Extract:
*** Begin section ***
Chungking Mansions is a building located at 36–44 Nathan Road in Tsim Sha Tsui, Kowloon, Hong Kong. Though the building was supposed to be residential, it is made up of many independent low-budget hotels, shops and other services. As well as selling to the public, the stalls in the building cater to wholesalers shipping goods to Africa and South Asia. The unusual atmosphere of the building is sometimes compared to that of the former Kowloon Walled City.

Chungking Mansions features guesthouses, curry restaurants, African bistros, clothing shops, sari stores, and foreign exchange offices. It often acts as a large gathering place for some of the ethnic minorities in Hong Kong, particularly South Asians (Indians, Nepalese, Pakistanis, Bangladeshis and Sri Lankans), Middle Eastern people, Nigerians, Europeans, Americans, and many other peoples of the world. Peter Shadbolt of CNN stated that the complex was the "unofficial African quarter of Hong Kong".

The building was completed on 11 November 1961, at which time Chinese residents predominated. Now, after more than five decades of use, there are an estimated 4,000 people living in the complex.

Building structure and housing

The building is named after the city of Chongqing, specifically its old postal name Chungking. Chungking Mansions is 17 storeys tall and consists of five blocks, named A, B, C, D and E.

There are two lifts in each block, one of which serves even-numbered floors, the other odd-numbered floors. A CCTV camera system exists at the ground floor level for each of the lift cars.

The first two floors are common spaces where residents are able to wander around under the blocks; the third floor is a terrace level between the blocks where the tower blocks start to rise out of the base of the building; and all floors above this floor are accessible only by the stairways and lifts contained in each block.

The separate Cke Shopping Mall, a few metres to the north of the main entrance, however, protrudes into the 3rd floor of blocks A and B.

Location

Chungking Mansions is located in one of the busiest districts of Hong Kong; it is very close to the Tsim Sha Tsui station and East Tsim Sha Tsui station of the MTR.

Kowloon Park is anchored by a mosque and this structure and the park itself are a popular refuge from the crowding of the Chungking Mansions and the surrounding area. The Hong Kong Cultural Centre and the Museum of Art are close by, across Salisbury Road.

Businesses
While Chungking Mansions is designated for residential use, the building includes a wide variety of commercial establishments.

Retail
There are three shopping arcades within Chungking Mansions. All have their main entrances on Nathan Road: the main arcade, Cke Shopping Mall and Wood House. The original mall was closed in 1998. It reopened later and the Cke and Wood House were created. In addition, shops and restaurants can be found on many floors.

 The main arcade is accessible from the main entrance. It is located on the ground floor and 1st floor of the building.
*** End section ***
Aim of the exercise:
According to the text about Chungking Mansions, how many storeys tall is the building?

Extracted entries:
*** Begin section ***
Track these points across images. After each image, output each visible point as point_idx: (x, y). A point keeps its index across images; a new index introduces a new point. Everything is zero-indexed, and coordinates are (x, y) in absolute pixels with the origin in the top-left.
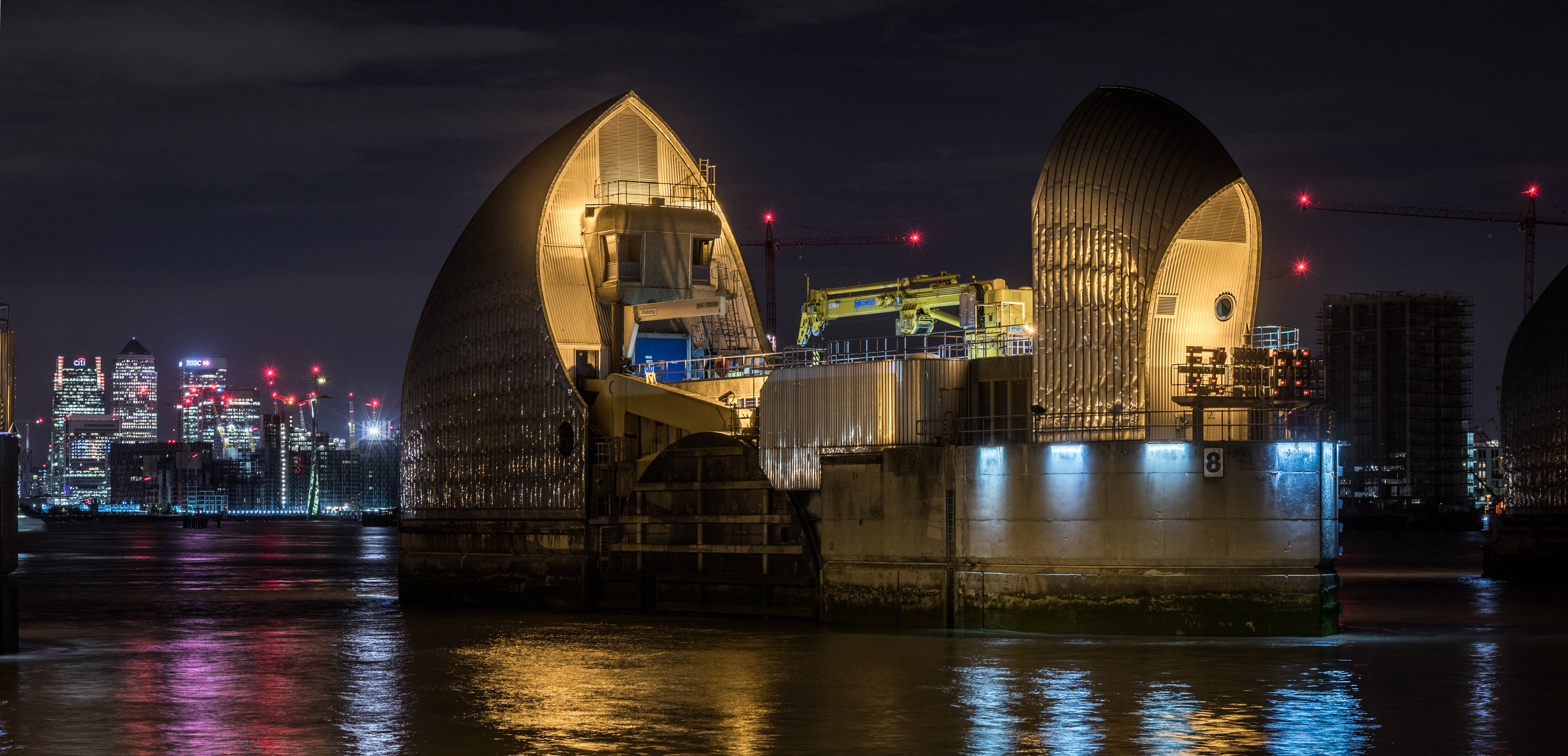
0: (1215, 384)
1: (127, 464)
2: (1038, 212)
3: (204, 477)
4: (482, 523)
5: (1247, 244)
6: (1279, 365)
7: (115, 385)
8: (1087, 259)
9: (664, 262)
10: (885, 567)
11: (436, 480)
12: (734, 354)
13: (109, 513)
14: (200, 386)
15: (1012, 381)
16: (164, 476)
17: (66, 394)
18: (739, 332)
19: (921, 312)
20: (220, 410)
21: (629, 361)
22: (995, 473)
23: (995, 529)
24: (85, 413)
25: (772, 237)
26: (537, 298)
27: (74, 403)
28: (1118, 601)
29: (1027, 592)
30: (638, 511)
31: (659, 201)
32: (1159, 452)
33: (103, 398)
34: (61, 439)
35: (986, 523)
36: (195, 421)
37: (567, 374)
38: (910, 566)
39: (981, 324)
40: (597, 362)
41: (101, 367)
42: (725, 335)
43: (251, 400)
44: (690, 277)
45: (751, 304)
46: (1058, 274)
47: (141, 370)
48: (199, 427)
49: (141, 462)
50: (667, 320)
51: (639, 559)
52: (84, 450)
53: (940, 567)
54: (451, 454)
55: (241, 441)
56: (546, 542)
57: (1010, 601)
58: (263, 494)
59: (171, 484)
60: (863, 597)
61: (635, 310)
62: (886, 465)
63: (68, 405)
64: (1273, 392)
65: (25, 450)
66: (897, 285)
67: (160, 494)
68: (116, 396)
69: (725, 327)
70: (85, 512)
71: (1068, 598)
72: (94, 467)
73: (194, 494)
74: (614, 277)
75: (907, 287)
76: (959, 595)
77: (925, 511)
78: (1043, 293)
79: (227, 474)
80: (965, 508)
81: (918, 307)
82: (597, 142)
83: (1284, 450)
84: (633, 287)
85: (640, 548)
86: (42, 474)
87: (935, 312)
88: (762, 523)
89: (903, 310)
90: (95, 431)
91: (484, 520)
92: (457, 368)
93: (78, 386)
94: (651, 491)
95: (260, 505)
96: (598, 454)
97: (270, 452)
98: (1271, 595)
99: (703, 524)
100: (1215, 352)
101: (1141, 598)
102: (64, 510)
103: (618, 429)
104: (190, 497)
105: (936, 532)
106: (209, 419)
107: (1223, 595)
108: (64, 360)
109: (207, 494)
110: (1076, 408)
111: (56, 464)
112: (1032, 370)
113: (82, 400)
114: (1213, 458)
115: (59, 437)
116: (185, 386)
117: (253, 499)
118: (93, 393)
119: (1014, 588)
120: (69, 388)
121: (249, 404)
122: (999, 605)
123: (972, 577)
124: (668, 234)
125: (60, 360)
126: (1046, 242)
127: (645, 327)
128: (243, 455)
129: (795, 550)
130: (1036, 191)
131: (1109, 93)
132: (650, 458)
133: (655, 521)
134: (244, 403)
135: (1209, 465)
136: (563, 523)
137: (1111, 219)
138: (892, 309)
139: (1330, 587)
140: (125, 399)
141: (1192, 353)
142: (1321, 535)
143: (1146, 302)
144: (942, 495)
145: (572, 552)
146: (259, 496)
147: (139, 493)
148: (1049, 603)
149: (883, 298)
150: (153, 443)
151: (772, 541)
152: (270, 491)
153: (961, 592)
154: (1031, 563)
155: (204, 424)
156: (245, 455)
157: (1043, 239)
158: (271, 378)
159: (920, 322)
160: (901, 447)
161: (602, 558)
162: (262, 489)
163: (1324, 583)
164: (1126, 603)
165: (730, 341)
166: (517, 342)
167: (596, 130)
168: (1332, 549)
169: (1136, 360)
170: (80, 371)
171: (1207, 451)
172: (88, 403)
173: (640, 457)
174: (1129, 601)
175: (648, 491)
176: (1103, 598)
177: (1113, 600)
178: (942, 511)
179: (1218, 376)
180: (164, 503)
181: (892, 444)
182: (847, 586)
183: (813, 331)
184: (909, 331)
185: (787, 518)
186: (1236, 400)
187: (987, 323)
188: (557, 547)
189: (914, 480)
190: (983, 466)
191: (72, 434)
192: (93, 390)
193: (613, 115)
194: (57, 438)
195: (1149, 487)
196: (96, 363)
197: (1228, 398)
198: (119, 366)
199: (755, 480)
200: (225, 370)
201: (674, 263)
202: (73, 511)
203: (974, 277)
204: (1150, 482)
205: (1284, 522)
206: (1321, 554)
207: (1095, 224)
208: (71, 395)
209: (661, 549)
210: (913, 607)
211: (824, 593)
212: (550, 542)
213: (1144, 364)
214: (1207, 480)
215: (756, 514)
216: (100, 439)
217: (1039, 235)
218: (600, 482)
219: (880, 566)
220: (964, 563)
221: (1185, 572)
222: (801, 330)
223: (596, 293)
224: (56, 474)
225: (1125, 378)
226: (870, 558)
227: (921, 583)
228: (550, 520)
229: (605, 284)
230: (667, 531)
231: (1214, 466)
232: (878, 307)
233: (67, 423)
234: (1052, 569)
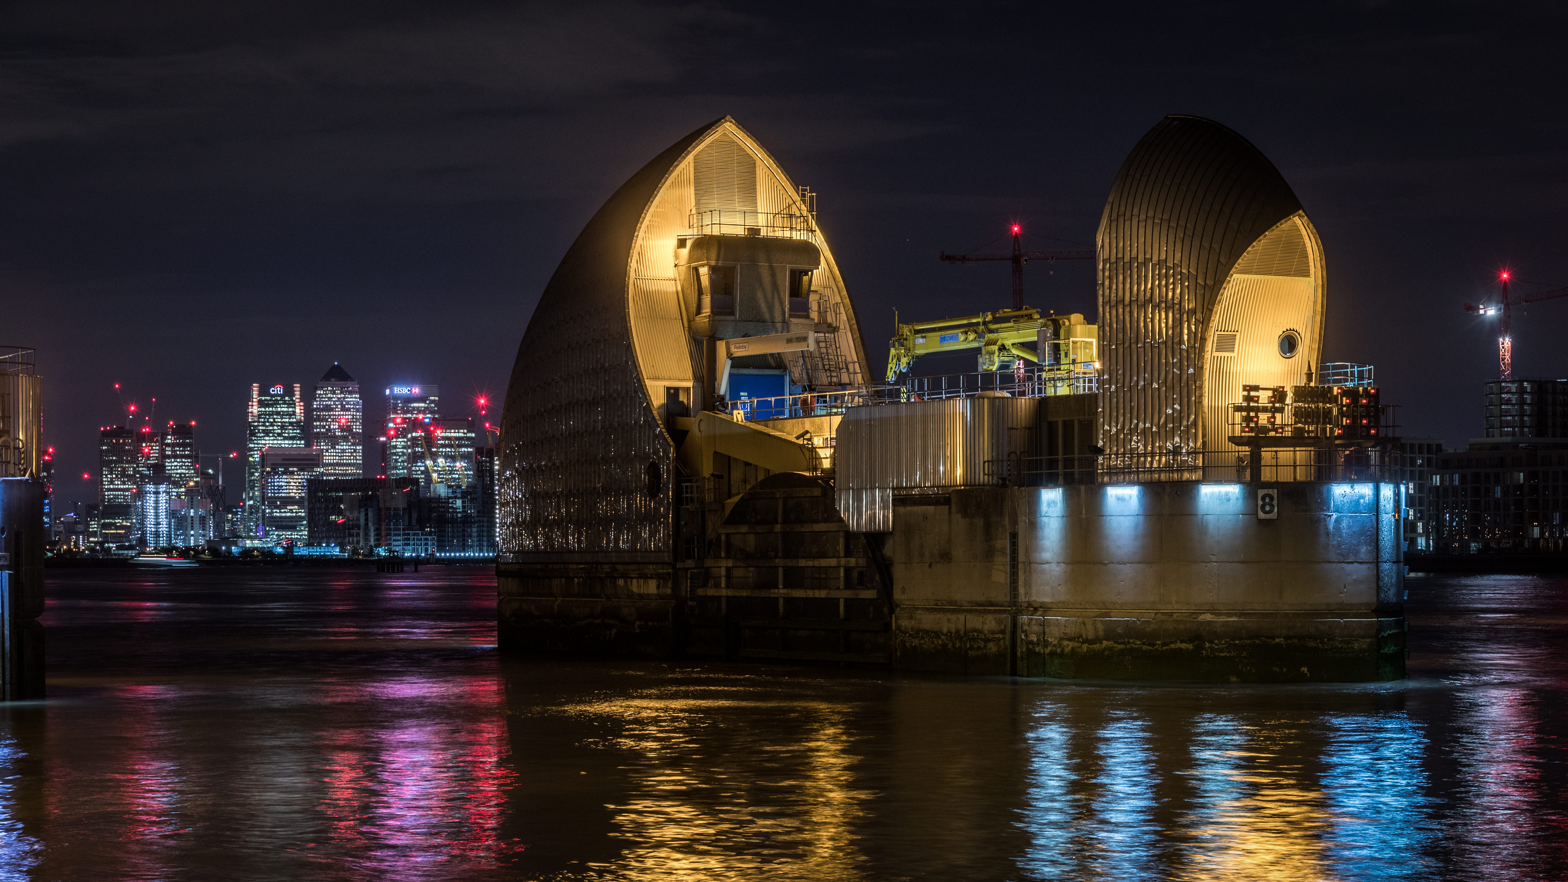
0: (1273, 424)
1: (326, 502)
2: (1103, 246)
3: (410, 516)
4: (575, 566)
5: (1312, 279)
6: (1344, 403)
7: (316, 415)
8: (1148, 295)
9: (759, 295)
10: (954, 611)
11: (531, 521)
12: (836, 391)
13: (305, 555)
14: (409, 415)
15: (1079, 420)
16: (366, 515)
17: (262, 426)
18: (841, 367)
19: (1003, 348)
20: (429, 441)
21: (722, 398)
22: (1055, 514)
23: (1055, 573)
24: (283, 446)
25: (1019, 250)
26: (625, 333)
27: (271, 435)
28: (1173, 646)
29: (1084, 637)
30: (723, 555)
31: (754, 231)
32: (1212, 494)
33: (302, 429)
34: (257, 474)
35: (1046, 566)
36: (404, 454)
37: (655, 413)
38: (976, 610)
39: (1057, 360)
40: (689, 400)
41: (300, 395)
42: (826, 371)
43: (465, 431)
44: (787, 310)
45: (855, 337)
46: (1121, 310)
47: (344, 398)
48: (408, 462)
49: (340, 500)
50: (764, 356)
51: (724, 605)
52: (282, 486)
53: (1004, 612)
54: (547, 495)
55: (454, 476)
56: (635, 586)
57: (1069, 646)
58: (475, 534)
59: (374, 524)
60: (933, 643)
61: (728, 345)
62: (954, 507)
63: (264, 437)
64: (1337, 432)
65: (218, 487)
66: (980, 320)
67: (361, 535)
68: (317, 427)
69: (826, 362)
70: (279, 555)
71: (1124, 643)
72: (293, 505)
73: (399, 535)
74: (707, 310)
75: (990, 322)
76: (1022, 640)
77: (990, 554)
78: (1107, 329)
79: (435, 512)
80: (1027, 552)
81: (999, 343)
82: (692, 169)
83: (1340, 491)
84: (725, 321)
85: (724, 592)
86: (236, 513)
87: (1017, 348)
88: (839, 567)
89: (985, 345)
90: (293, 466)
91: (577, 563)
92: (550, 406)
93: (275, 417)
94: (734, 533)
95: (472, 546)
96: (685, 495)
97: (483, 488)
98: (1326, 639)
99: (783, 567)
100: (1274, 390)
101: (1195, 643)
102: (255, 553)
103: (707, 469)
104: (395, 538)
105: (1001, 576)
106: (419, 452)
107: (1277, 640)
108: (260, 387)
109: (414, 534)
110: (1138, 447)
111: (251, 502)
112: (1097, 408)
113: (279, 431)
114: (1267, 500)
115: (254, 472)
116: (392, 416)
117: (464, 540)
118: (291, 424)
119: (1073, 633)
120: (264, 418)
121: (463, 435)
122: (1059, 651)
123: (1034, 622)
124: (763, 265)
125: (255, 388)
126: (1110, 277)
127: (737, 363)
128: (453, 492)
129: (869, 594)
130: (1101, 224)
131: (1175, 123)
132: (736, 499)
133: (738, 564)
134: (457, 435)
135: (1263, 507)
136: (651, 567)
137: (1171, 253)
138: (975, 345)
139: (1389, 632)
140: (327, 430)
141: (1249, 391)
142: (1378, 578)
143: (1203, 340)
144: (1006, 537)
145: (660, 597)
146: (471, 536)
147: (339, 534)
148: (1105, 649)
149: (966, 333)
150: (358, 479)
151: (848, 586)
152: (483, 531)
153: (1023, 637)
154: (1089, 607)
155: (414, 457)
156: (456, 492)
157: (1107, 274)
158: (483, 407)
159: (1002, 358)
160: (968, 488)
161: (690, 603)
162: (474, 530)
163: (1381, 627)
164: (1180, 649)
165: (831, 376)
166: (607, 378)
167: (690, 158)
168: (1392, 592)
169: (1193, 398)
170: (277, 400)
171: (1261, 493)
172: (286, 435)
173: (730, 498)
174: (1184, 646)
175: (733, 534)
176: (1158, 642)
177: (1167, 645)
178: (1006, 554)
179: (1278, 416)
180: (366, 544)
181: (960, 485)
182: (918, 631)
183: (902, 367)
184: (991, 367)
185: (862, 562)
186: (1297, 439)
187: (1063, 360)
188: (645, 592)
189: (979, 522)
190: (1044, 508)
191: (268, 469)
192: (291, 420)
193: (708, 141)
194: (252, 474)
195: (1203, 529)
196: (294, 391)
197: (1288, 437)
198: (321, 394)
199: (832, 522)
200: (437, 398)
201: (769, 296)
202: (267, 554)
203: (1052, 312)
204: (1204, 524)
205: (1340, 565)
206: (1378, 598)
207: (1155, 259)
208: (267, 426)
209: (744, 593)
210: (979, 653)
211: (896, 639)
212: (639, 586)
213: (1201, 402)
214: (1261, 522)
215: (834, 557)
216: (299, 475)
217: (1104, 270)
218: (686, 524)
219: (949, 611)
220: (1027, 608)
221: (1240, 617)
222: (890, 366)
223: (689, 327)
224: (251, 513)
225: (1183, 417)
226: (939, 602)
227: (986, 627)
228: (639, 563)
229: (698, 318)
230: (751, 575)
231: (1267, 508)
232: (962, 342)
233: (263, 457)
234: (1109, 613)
*** End section ***
Exercise response:
It is 17 storeys tall.